EXERCISE GOAL:
Rewrite every line of the listing below, putting "Volkswagen" in place of "폭스바겐" and keeping everything else the same. Leave out the pictures.

INPUT RECORDS:
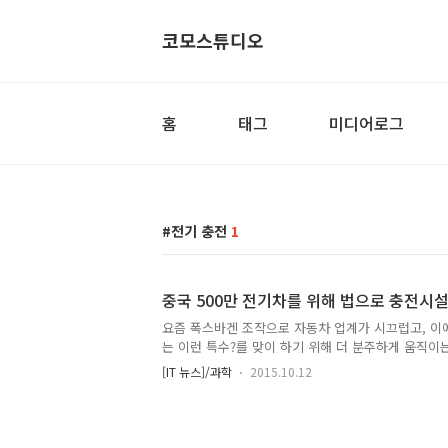
코모스튜디오
홈
태그
미디어로그
전기 충전
1
중국 500만 전기차를 위해 법으로 충전시설
요즘 폭스바겐 조작으로 자동차 업계가 시끄럽고, 이
는 이런 특수?를 맞이 하기 위해 더 분주하게 움직이
전까지만 해도 국내차에 대한 불신으로 인해 수입차
[IT 뉴스]/과학
2015.10.12
가고, 해외에서도 사업 부진등으로 인해 참 힘든 시기
들에게 기회일까요? 그런데 말입니다. 이런 시기에? 
습니다. 2020년 까지 500 만대의 전기차가 중국 대
대비해서 앞으로는 공공기관등에서는 법적으로 전기차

ANSWER AREA:
코모스튜디오
홈
태그
미디어로그
전기 충전
1
중국 500만 전기차를 위해 법으로 충전시설
요즘 Volkswagen 조작으로 자동차 업계가 시끄럽고, 이
는 이런 특수?를 맞이 하기 위해 더 분주하게 움직이
전까지만 해도 국내차에 대한 불신으로 인해 수입차
[IT 뉴스]/과학
2015.10.12
가고, 해외에서도 사업 부진등으로 인해 참 힘든 시기
들에게 기회일까요? 그런데 말입니다. 이런 시기에? 
습니다. 2020년 까지 500 만대의 전기차가 중국 대
대비해서 앞으로는 공공기관등에서는 법적으로 전기차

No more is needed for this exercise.